> **WRITTEN INSTRUCTION**
Copy the rows word for word, from the start of the rows through the line containing "6: (49, 79)", both included.

> **DATASET EXTRACT**
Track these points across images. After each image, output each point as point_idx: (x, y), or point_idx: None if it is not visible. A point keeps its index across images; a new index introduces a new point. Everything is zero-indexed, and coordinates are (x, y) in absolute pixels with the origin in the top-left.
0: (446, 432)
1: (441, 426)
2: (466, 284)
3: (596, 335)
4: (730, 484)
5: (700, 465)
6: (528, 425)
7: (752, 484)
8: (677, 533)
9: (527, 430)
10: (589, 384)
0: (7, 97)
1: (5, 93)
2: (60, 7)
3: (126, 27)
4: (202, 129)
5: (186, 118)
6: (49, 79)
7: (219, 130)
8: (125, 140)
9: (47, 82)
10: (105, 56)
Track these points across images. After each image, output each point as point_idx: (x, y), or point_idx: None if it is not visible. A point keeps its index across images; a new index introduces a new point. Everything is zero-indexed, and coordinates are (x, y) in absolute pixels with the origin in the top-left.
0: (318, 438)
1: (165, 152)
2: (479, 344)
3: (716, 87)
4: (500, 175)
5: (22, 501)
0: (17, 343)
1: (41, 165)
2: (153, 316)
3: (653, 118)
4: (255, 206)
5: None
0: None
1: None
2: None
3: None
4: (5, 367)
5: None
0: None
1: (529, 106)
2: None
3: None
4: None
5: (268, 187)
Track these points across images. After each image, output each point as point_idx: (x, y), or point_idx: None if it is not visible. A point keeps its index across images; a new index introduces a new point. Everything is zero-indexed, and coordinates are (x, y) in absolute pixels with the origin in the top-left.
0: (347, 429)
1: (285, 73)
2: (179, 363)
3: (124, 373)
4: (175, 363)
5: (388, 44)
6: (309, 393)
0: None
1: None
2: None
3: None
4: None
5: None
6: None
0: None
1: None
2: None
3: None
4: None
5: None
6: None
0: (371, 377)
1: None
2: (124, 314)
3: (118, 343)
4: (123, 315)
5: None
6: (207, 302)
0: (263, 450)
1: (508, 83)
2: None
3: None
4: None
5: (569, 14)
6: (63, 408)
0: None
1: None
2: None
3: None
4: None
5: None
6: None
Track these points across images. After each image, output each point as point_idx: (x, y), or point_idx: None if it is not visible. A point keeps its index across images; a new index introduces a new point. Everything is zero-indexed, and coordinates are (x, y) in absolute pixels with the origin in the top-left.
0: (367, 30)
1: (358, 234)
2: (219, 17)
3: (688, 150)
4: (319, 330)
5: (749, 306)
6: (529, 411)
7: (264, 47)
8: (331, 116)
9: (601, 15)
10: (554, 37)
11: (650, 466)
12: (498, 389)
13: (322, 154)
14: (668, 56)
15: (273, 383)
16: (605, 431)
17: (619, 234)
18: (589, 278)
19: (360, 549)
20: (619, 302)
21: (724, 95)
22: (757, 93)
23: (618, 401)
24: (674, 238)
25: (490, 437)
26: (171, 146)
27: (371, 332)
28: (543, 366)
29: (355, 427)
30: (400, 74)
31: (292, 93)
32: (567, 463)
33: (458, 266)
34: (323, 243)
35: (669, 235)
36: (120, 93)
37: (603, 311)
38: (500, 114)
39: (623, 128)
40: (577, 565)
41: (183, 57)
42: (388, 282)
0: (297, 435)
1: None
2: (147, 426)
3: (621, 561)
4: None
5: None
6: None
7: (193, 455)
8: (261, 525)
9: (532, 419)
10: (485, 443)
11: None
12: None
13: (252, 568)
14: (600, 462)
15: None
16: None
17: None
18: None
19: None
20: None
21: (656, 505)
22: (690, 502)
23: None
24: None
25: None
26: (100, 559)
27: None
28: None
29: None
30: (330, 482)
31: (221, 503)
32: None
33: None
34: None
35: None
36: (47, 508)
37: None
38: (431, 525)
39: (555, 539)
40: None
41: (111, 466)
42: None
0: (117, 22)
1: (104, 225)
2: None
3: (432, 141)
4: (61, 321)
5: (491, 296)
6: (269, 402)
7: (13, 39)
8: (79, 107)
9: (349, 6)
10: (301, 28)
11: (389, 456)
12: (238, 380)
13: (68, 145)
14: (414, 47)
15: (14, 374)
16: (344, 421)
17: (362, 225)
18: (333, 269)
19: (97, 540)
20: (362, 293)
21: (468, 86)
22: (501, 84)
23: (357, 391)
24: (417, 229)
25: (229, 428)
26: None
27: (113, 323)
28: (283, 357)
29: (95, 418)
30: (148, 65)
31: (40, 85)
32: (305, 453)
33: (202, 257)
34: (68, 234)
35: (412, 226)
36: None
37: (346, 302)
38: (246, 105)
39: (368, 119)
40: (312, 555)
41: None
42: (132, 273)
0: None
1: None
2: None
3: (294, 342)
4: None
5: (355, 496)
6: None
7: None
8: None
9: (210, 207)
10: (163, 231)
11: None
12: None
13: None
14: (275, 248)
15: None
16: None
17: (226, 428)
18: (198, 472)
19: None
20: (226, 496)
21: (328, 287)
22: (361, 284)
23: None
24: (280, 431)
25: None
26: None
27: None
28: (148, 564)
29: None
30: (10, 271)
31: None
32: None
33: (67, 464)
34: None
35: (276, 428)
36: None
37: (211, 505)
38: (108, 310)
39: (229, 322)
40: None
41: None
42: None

> **RESULT OF THIS EXERCISE**
Track these points across images. After each image, output each point as point_idx: (x, y), or point_idx: None if it is not visible. A point keeps its index across images; a new index introduces a new point. Everything is zero-indexed, and coordinates are (x, y) in absolute pixels with the origin in the top-left.
0: (446, 432)
1: (441, 426)
2: (466, 284)
3: (596, 335)
4: (730, 484)
5: (700, 465)
6: (528, 425)
7: (752, 484)
8: (677, 533)
9: (527, 430)
10: (589, 384)
0: (7, 97)
1: (5, 93)
2: (60, 7)
3: (126, 27)
4: (202, 129)
5: (186, 118)
6: (49, 79)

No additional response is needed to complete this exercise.